Abstract:
In India, Banking Sector has a long history and tradition. However, the severity of the bad debt issue of banks has not been
taken seriously. Subsequently, following the recommendations of the Narasimham committee and the Verma committee, some
steps have been taken in the banks' balance sheets to solve the issue of old NPAs. It continues to be articulated from every corner
that there has been barely any formal evaluation of the best way to tackle the issue. There doesn't seem to be unanimity in the
proper policies to be followed to solve this problem. There is also little flexibility in implementing NPA criteria, as these have
been accepted. Often named Non Performing Assets are Non-Performing Loans. It is done by a bank or finance company that
fails to make repayments or interest payments on time. A loan is an asset to a bank, as interest payments and the principal's
repayment create a cash flow stream.
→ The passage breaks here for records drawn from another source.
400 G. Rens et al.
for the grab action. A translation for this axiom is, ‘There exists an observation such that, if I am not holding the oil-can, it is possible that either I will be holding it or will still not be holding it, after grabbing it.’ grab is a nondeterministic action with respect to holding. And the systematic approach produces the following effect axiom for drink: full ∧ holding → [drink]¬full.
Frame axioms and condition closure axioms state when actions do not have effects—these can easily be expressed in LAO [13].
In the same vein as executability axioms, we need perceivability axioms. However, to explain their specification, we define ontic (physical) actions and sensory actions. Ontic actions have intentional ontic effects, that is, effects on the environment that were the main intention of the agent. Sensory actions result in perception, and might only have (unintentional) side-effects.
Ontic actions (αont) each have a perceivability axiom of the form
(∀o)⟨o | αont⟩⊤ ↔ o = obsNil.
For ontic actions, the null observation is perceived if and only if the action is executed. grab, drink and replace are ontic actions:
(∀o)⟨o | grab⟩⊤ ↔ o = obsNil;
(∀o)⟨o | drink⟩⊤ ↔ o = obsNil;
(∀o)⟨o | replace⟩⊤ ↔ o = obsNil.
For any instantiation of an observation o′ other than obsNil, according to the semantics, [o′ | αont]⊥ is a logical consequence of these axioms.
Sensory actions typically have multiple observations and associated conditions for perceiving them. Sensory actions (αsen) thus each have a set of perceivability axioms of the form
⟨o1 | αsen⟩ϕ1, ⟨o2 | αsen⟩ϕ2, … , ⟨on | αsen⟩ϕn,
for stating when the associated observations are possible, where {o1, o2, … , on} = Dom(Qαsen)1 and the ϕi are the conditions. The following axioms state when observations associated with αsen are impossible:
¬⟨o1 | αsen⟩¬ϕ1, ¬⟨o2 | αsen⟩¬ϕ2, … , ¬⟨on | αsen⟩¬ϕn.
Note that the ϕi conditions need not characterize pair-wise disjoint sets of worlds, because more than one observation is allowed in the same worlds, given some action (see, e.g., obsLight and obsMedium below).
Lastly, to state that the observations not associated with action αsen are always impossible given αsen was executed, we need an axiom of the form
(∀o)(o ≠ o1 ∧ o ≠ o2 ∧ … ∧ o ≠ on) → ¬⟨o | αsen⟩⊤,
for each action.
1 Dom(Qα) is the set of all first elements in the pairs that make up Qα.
A bank makes its money from interest payments. To solve this problem, there does not
seem to be unanimity in the proper policies to follow. As these have been acknowledged, there is also little flexibility in applying
the NPA requirements. The Non Performing Assets are also referred to as Non Performing Loans. A bank or investment firm
does so without allowing repayments or interest payments on time. A loan is an advantage to a bank because interest payments
and repayment by the borrower create a cash flow stream. A bank is making its money out of paying interest. The present
Research Paper focuses on the growing issue of NPA of banks and the effects thereof on the Economy.